Work instruction: From the line holding "staining of human" through the line holding "cells show medium" below, write out every line exactly; include both of those lines and drop the pictures.

Data provided:
▼

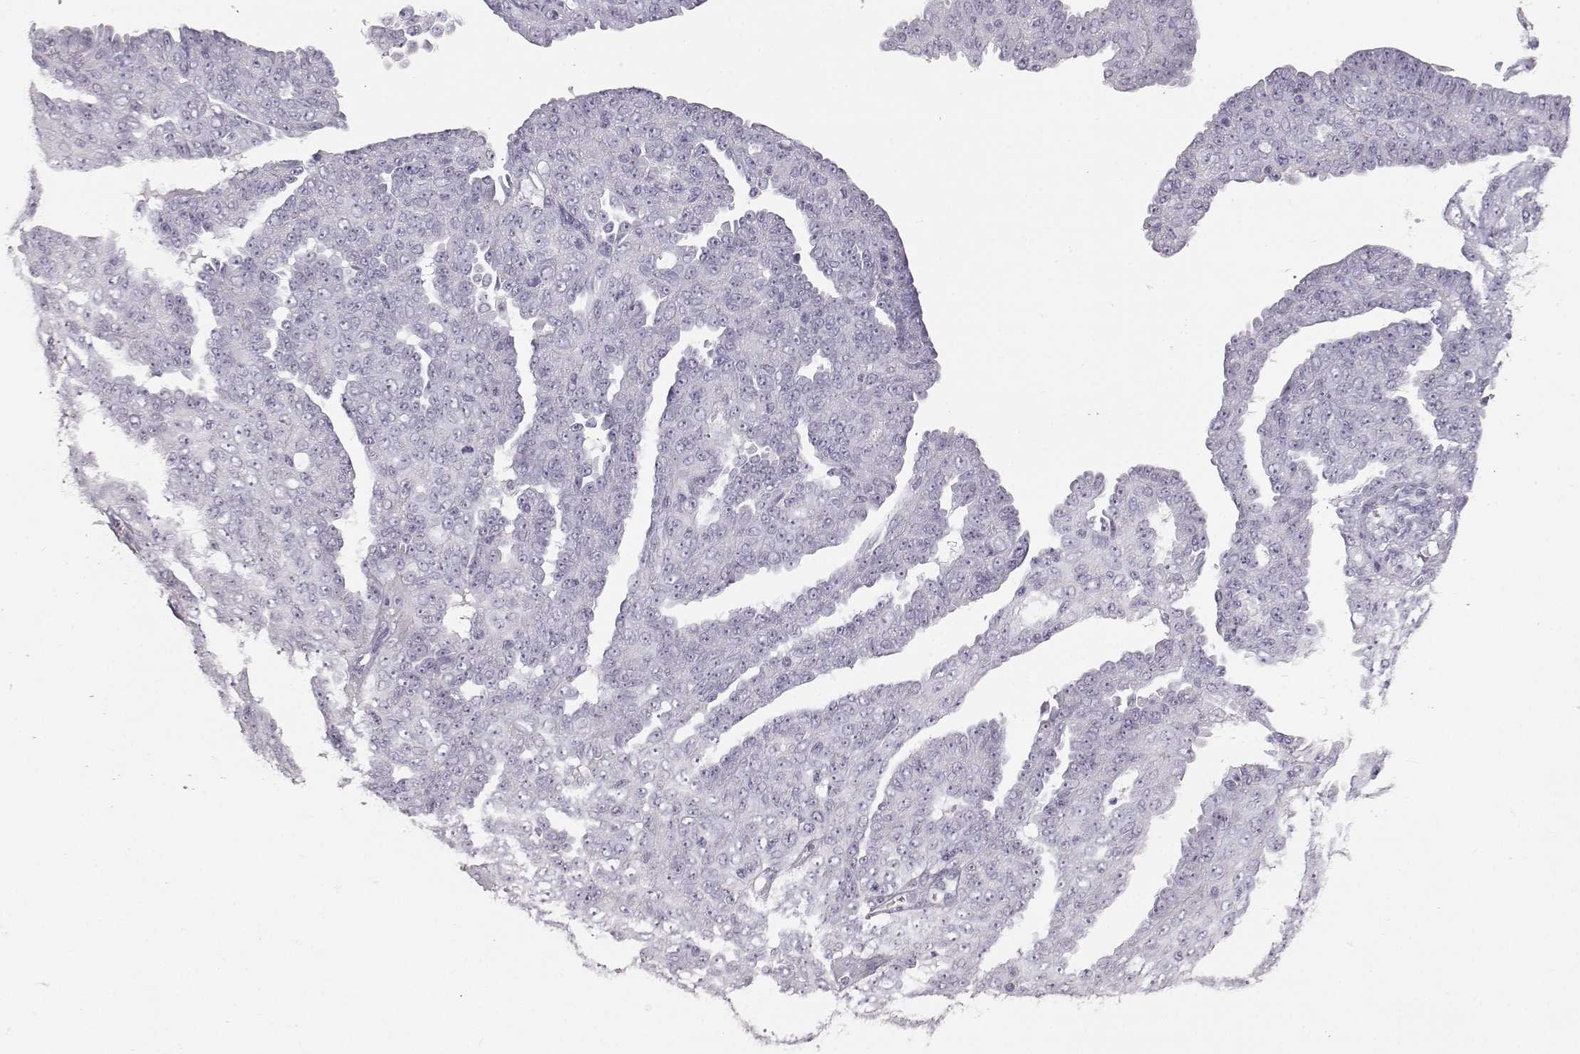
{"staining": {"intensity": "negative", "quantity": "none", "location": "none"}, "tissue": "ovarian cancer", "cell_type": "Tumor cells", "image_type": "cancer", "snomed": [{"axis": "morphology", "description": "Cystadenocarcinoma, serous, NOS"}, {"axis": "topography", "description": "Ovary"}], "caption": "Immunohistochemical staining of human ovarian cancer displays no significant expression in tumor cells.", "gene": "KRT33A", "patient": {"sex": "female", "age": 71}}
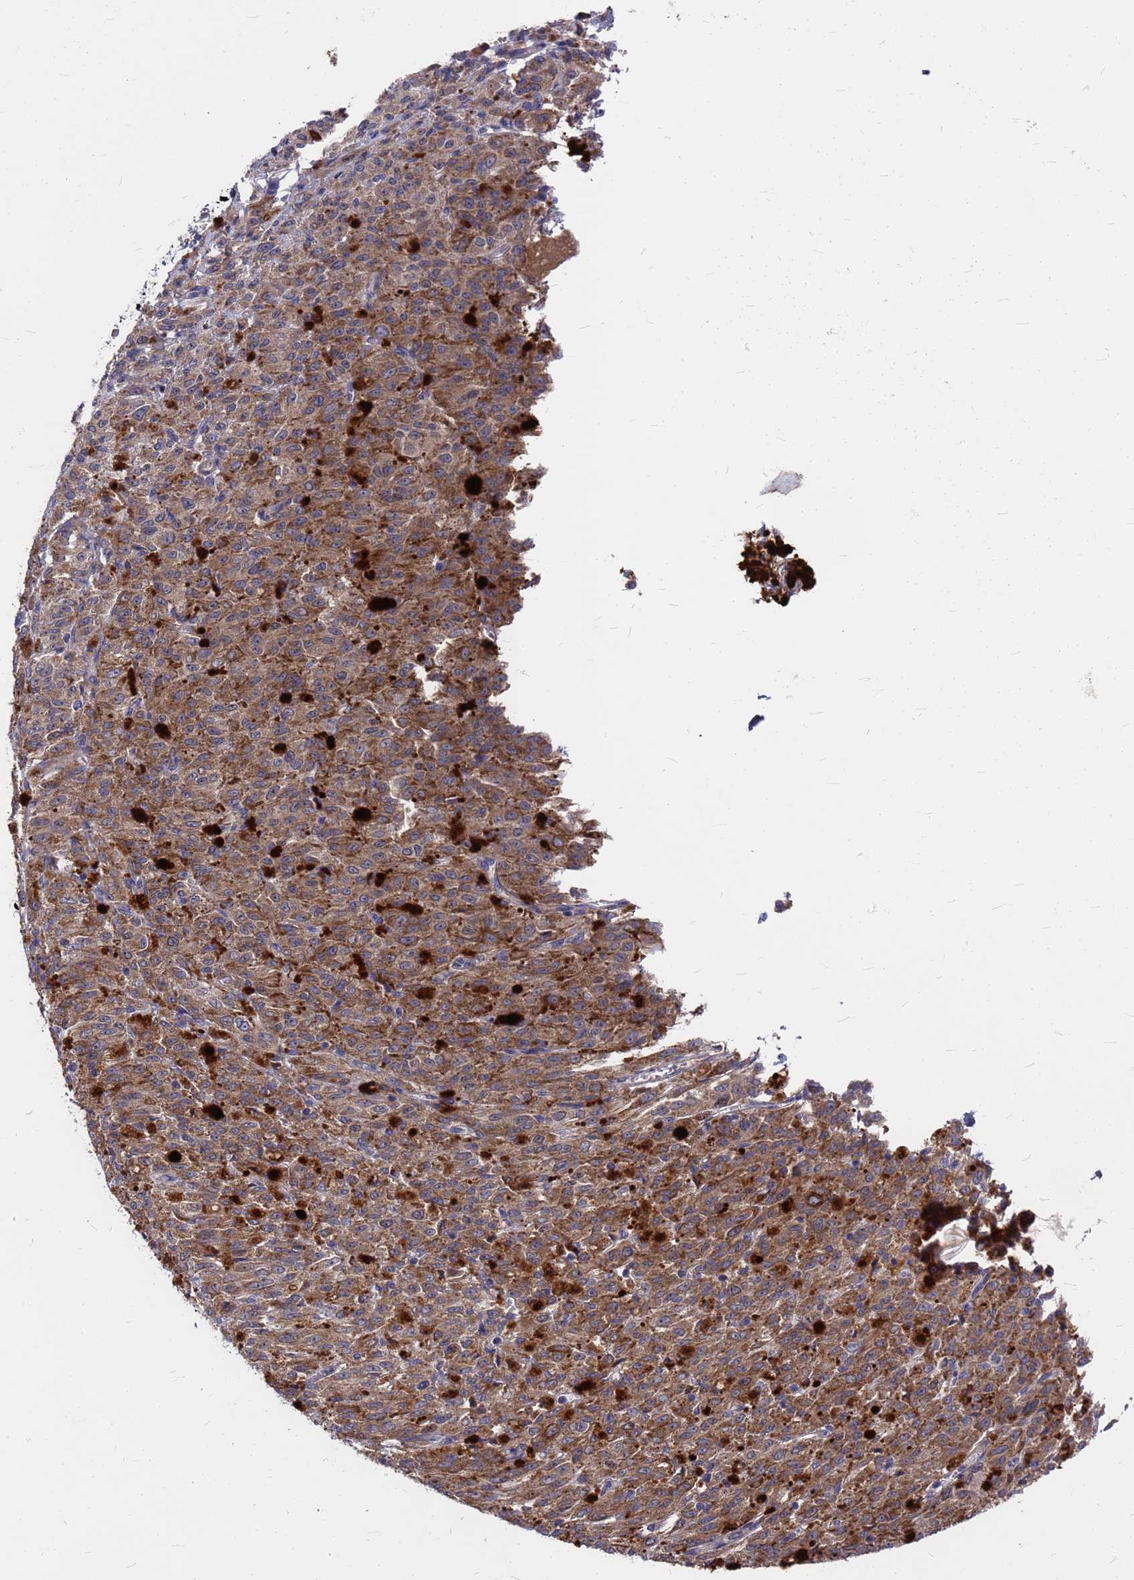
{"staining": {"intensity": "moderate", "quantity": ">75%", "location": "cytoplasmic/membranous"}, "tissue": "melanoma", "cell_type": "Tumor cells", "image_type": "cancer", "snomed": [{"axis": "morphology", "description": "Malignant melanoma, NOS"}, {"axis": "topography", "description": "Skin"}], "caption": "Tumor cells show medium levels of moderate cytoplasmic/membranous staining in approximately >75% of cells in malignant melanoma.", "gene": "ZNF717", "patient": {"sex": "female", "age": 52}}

▲
▼

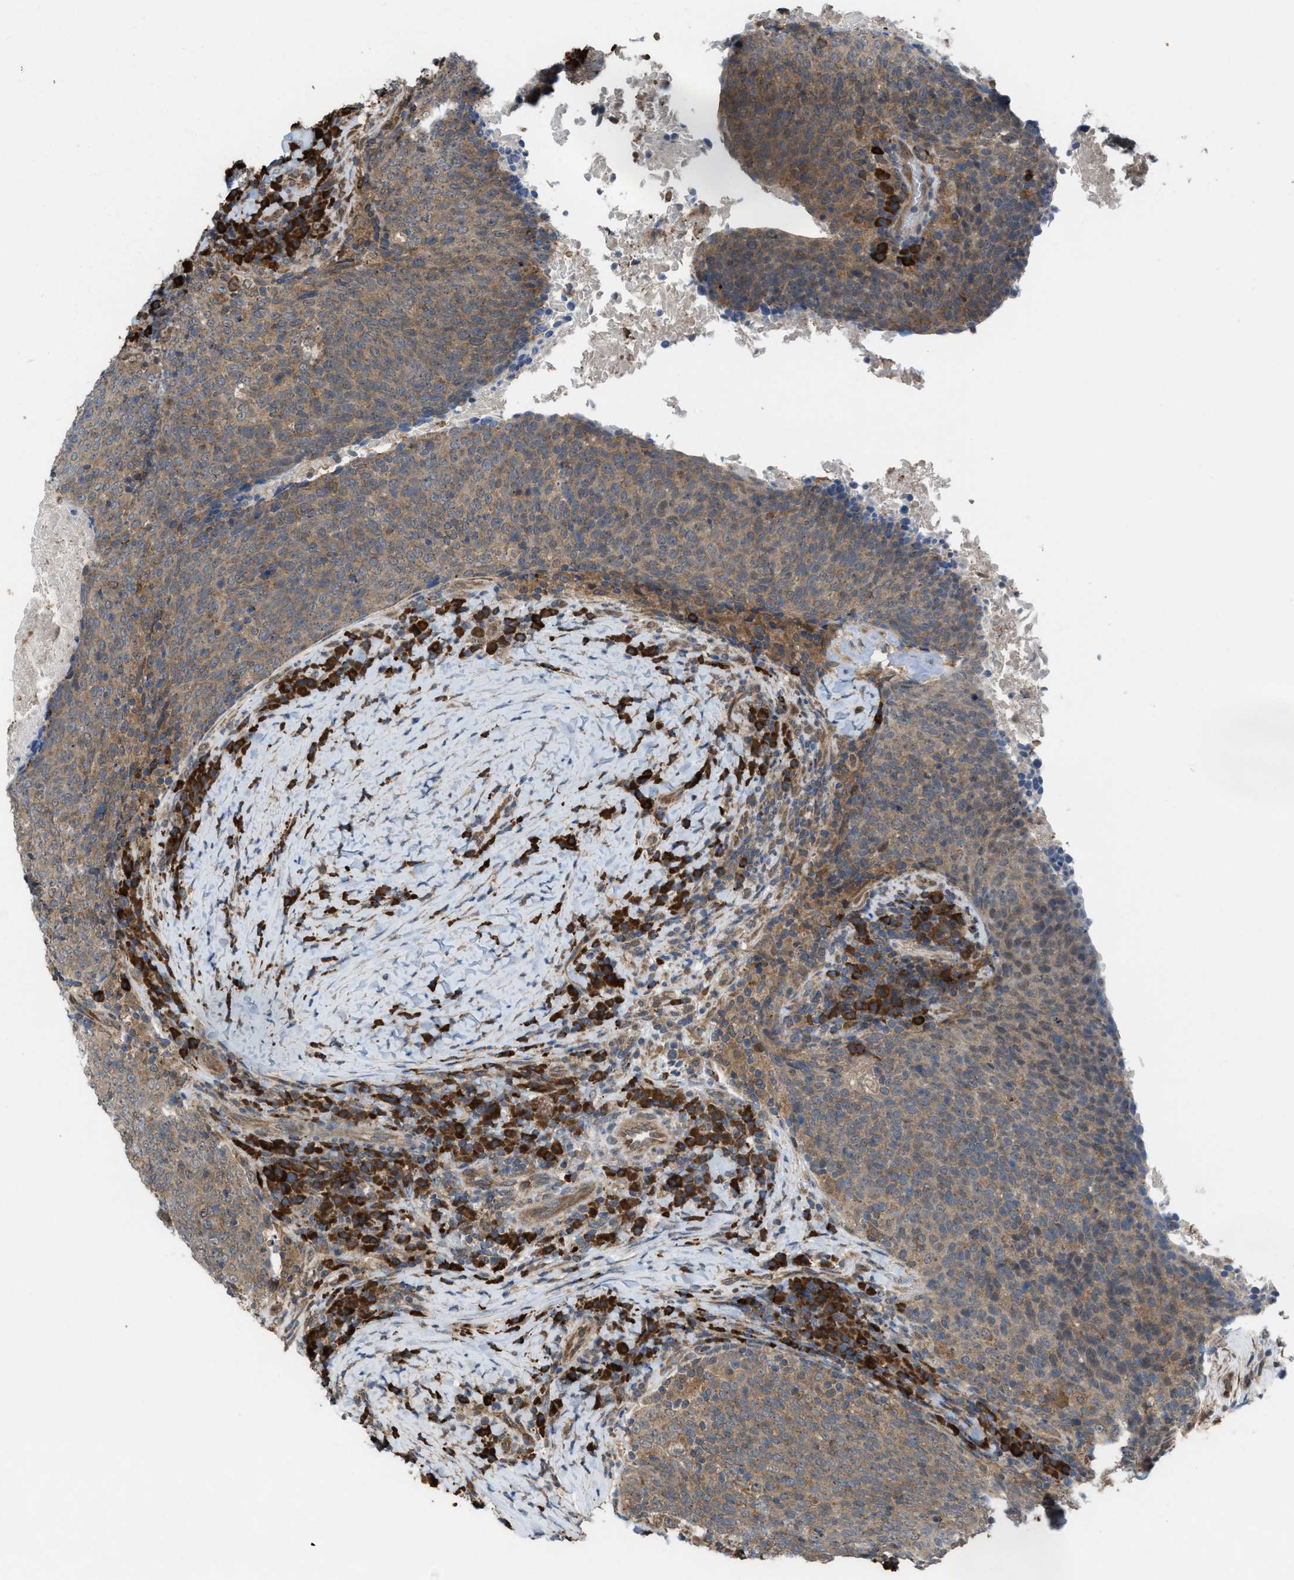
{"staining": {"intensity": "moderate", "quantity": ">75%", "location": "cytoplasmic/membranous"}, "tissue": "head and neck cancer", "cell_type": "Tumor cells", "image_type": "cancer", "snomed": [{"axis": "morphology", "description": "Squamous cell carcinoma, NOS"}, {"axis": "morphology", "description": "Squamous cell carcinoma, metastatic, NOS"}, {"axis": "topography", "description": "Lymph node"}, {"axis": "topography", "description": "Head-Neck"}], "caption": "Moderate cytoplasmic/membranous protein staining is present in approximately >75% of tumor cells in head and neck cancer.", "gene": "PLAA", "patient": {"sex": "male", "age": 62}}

▲

Solution for this problem:
{"staining": {"intensity": "negative", "quantity": "none", "location": "none"}, "tissue": "ovarian cancer", "cell_type": "Tumor cells", "image_type": "cancer", "snomed": [{"axis": "morphology", "description": "Cystadenocarcinoma, serous, NOS"}, {"axis": "topography", "description": "Ovary"}], "caption": "Immunohistochemical staining of human ovarian cancer displays no significant expression in tumor cells.", "gene": "KRT33A", "patient": {"sex": "female", "age": 71}}
{"staining": {"intensity": "moderate", "quantity": ">75%", "location": "cytoplasmic/membranous"}, "tissue": "melanoma", "cell_type": "Tumor cells", "image_type": "cancer", "snomed": [{"axis": "morphology", "description": "Malignant melanoma, NOS"}, {"axis": "topography", "description": "Skin"}], "caption": "Tumor cells show medium levels of moderate cytoplasmic/membranous staining in approximately >75% of cells in malignant melanoma.", "gene": "ZNF717", "patient": {"sex": "female", "age": 52}}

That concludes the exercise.